Turn the lines of text in all the items below into one numbered list, with no blank lines. Leave the pictures out of your answer.

• • • •

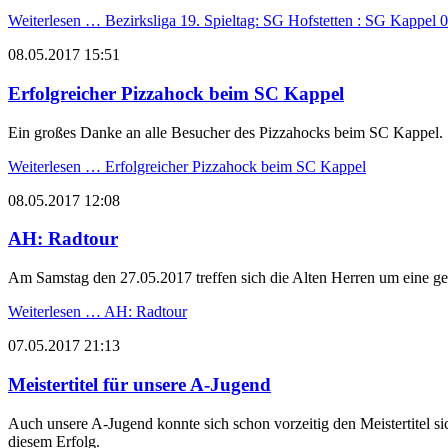
Weiterlesen …
Bezirksliga 19. Spieltag: SG Hofstetten : SG Kappel 0
08.05.2017 15:51
Erfolgreicher Pizzahock beim SC Kappel
Ein großes Danke an alle Besucher des Pizzahocks beim SC Kappel.
Weiterlesen …
Erfolgreicher Pizzahock beim SC Kappel
08.05.2017 12:08
AH: Radtour
Am Samstag den 27.05.2017 treffen sich die Alten Herren um eine 
Weiterlesen …
AH: Radtour
07.05.2017 21:13
Meistertitel für unsere A-Jugend
Auch unsere A-Jugend konnte sich schon vorzeitig den Meistertitel sic
diesem Erfolg.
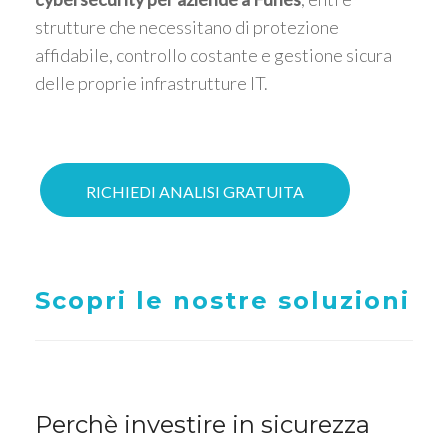
strutture che necessitano di protezione
affidabile, controllo costante e gestione sicura
delle proprie infrastrutture IT.
RICHIEDI ANALISI GRATUITA
Scopri le nostre soluzioni
Perchè investire in sicurezza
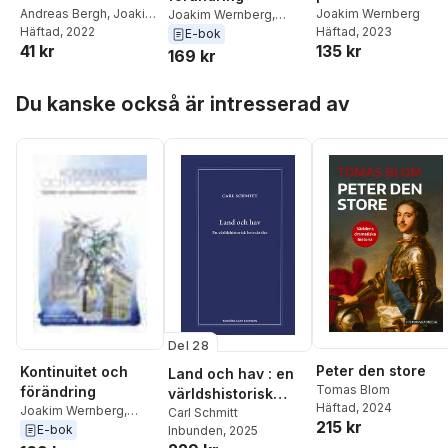
Andreas Bergh
,
Joakim
kartläggning av hu
Joakim Wernberg
Joakim Wernberg
,
Wernberg
Häftad
, 2022
Häftad
, 2023
Henrik Szentes
,
Rolf
E-bok
datadrivna tjänste
41 kr
135 kr
Solli
,
Helena Stensöta
,
169 kr
förändrar
Mikael Sandberg
,
Anna
ekonomin
Persson
,
Per Lundberg
,
Hoppa över listan
Du kanske också är intresserad av
Elisabeth Lindberg
,
Anders Kjellberg
,
Pär
Isaksson
,
Oskar Hultin
Bäckman
,
Jakob
Heidbrink
,
Olof
Hallonsten
,
Östen Dahl
,
Daniel Carelli
,
Bengt
Brülde
,
Nils Björling
Del 28
Peter den store
Kontinuitet och
Land och hav : en
Tomas Blom
förändring
världshistorisk
Häftad
, 2024
Joakim Wernberg
,
betraktelse
Carl Schmitt
215 kr
Henrik Szentes
,
Rolf
E-bok
Inbunden
, 2025
Solli
,
Helena Stensöta
,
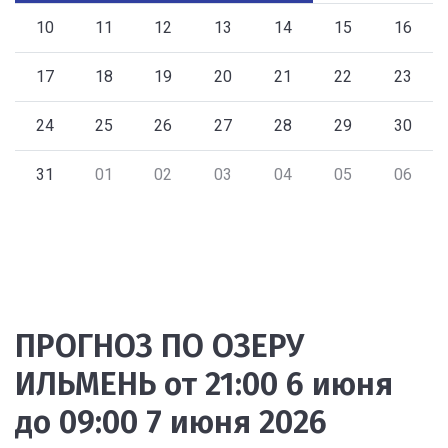
10
11
12
13
14
15
16
17
18
19
20
21
22
23
24
25
26
27
28
29
30
31
01
02
03
04
05
06
ПРОГНОЗ ПО ОЗЕРУ
ИЛЬМЕНЬ от 21:00 6 июня
до 09:00 7 июня 2026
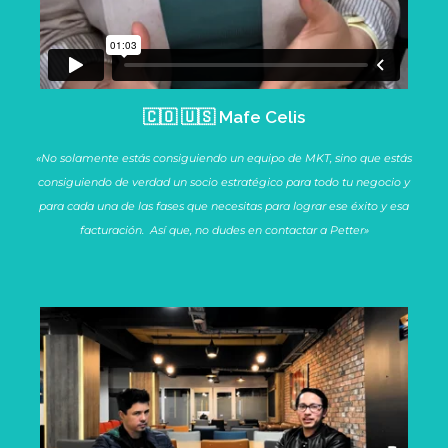
🇨🇴 🇺🇸 Mafe Celis
«No solamente estás consiguiendo un equipo de MKT, sino que estás
consiguiendo de verdad un socio estratégico para todo tu negocio y
para cada una de las fases que necesitas para lograr ese éxito y esa
facturación. Así que, no dudes en contactar a Petter»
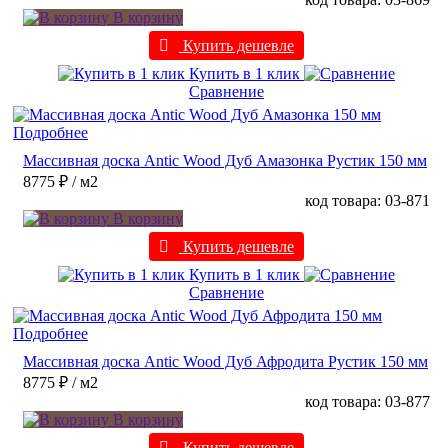
В корзину
Купить дешевле
Купить в 1 клик
Сравнение
Подробнее
Массивная доска Antic Wood Дуб Амазонка Рустик 150 мм
8775 ₽
/ м2
код товара: 03-871
В корзину
Купить дешевле
Купить в 1 клик
Сравнение
Подробнее
Массивная доска Antic Wood Дуб Афродита Рустик 150 мм
8775 ₽
/ м2
код товара: 03-877
В корзину
Купить дешевле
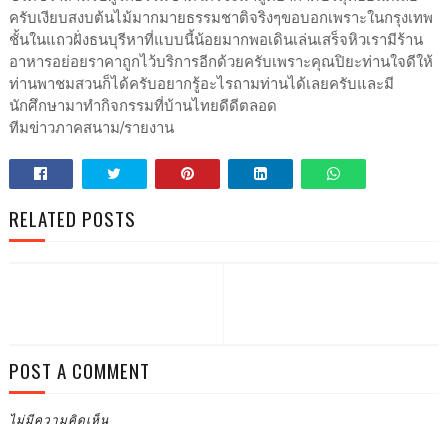
ครับเงียบสงบต้นไม้มากมายธรรมชาติจริงๆขอบอกเพราะในกรุงเทพ
ชั้นในแถวฝั่งธนบุรีหาที่แบบนี้น้อยมากพอเดินเล่นเสร็จหิวเรามีร้าน
อาหารอย่อยราคาถูกไว้บริการอีกด้วยครับเพราะคุณปิยะท่านใจดีให้
ท่านพาชมสวนก็ได้ครับอยากรู้อะไรถามท่านได้เลยครับและมี
นักศึกษามาทำกิจกรรมที่บ้านไทยดีดีตลอด
ทีมข่าวภาคสนาม/รายงาน
RELATED POSTS
POST A COMMENT
ไม่มีความคิดเห็น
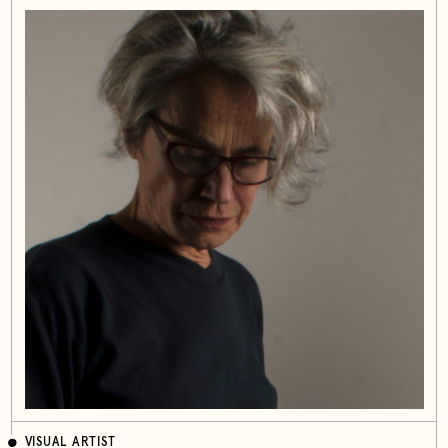
VISUAL ARTIST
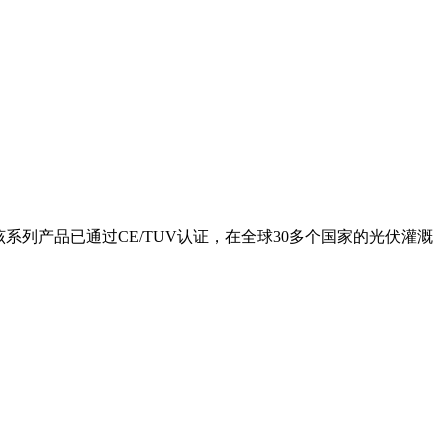
该系列产品已通过CE/TUV认证，在全球30多个国家的光伏灌溉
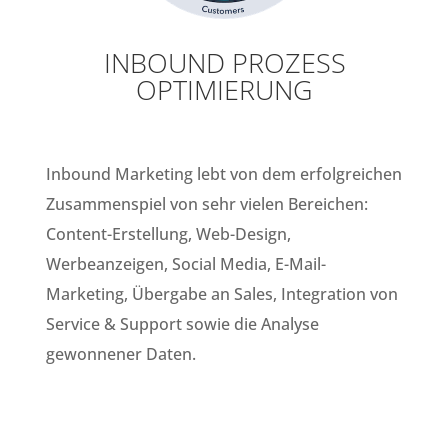
INBOUND PROZESS
OPTIMIERUNG
Inbound Marketing lebt von dem erfolgreichen
Zusammenspiel von sehr vielen Bereichen:
Content-Erstellung, Web-Design,
Werbeanzeigen, Social Media, E-Mail-
Marketing, Übergabe an Sales, Integration von
Service & Support sowie die Analyse
gewonnener Daten.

• • • •

▶ _Output for this task_:
1. Weiterlesen …
2. Bezirksliga 19. Spieltag: SG Hofstetten : SG Kappel 0
3. 08.05.2017 15:51
4. Erfolgreicher Pizzahock beim SC Kappel
5. Ein großes Danke an alle Besucher des Pizzahocks beim SC Kappel.
6. Weiterlesen …
7. Erfolgreicher Pizzahock beim SC Kappel
8. 08.05.2017 12:08
9. AH: Radtour
10. Am Samstag den 27.05.2017 treffen sich die Alten Herren um eine 
11. Weiterlesen …
12. AH: Radtour
13. 07.05.2017 21:13
14. Meistertitel für unsere A-Jugend
15. Auch unsere A-Jugend konnte sich schon vorzeitig den Meistertitel sic
16. diesem Erfolg.
17. strutture che necessitano di protezione
18. affidabile, controllo costante e gestione sicura
19. delle proprie infrastrutture IT.
20. RICHIEDI ANALISI GRATUITA
21. Scopri le nostre soluzioni
22. Perchè investire in sicurezza
23. Andreas Bergh
24. ,
25. Joakim
26. kartläggning av hu
27. Joakim Wernberg
28. Joakim Wernberg
29. ,
30. Wernberg
31. Häftad
32. , 2022
33. Häftad
34. , 2023
35. Henrik Szentes
36. ,
37. Rolf
38. E-bok
39. datadrivna tjänste
40. 41 kr
41. 135 kr
42. Solli
43. ,
44. Helena Stensöta
45. ,
46. 169 kr
47. förändrar
48. Mikael Sandberg
49. ,
50. Anna
51. ekonomin
52. Persson
53. ,
54. Per Lundberg
55. ,
56. Hoppa över listan
57. Du kanske också är intresserad av
58. Elisabeth Lindberg
59. ,
60. Anders Kjellberg
61. ,
62. Pär
63. Isaksson
64. ,
65. Oskar Hultin
66. Bäckman
67. ,
68. Jakob
69. Heidbrink
70. ,
71. Olof
72. Hallonsten
73. ,
74. Östen Dahl
75. ,
76. Daniel Carelli
77. ,
78. Bengt
79. Brülde
80. ,
81. Nils Björling
82. Del 28
83. Peter den store
84. Kontinuitet och
85. Land och hav : en
86. Tomas Blom
87. förändring
88. världshistorisk
89. Häftad
90. , 2024
91. Joakim Wernberg
92. ,
93. betraktelse
94. Carl Schmitt
95. 215 kr
96. Henrik Szentes
97. ,
98. Rolf
99. E-bok
100. Inbunden
101. , 2025
102. Solli
103. ,
104. Helena Stensöta
105. ,
106. 10
107. 11
108. 12
109. 13
110. 14
111. 15
112. 16
113. 17
114. 18
115. 19
116. 20
117. 21
118. 22
119. 23
120. 24
121. 25
122. 26
123. 27
124. 28
125. 29
126. 30
127. 31
128. 01
129. 02
130. 03
131. 04
132. 05
133. 06
134. ПРОГНОЗ ПО ОЗЕРУ
135. ИЛЬМЕНЬ от 21:00 6 июня
136. до 09:00 7 июня 2026
137. 🇨🇴 🇺🇸 Mafe Celis
138. «No solamente estás consiguiendo un equipo de MKT, sino que estás
139. consiguiendo de verdad un socio estratégico para todo tu negocio y
140. para cada una de las fases que necesitas para lograr ese éxito y esa
141. facturación. Así que, no dudes en contactar a Petter»
142. В корзину
143. Купить дешевле
144. Купить в 1 клик
145. Сравнение
146. Подробнее
147. Массивная доска Antic Wood Дуб Амазонка Рустик 150 мм
148. 8775 ₽
149. / м2
150. код товара: 03-871
151. В корзину
152. Купить дешевле
153. Купить в 1 клик
154. Сравнение
155. Подробнее
156. Массивная доска Antic Wood Дуб Афродита Рустик 150 мм
157. 8775 ₽
158. / м2
159. код товара: 03-877
160. В корзину
161. Купить дешевле
162. ครับเงียบสงบต้นไม้มากมายธรรมชาติจริงๆขอบอกเพราะในกรุงเทพ
163. ชั้นในแถวฝั่งธนบุรีหาที่แบบนี้น้อยมากพอเดินเล่นเสร็จหิวเรามีร้าน
164. อาหารอย่อยราคาถูกไว้บริการอีกด้วยครับเพราะคุณปิยะท่านใจดีให้
165. ท่านพาชมสวนก็ได้ครับอยากรู้อะไรถามท่านได้เลยครับและมี
166. นักศึกษามาทำกิจกรรมที่บ้านไทยดีดีตลอด
167. ทีมข่าวภาคสนาม/รายงาน
168. RELATED POSTS
169. POST A COMMENT
170. ไม่มีความคิดเห็น
171. VISUAL ARTIST
172. 该系列产品已通过CE/TUV认证，在全球30多个国家的光伏灌溉
173. INBOUND PROZESS
174. OPTIMIERUNG
175. Inbound Marketing lebt von dem erfolgreichen
176. Zusammenspiel von sehr vielen Bereichen:
177. Content-Erstellung, Web-Design,
178. Werbeanzeigen, Social Media, E-Mail-
179. Marketing, Übergabe an Sales, Integration von
180. Service & Support sowie die Analyse
181. gewonnener Daten.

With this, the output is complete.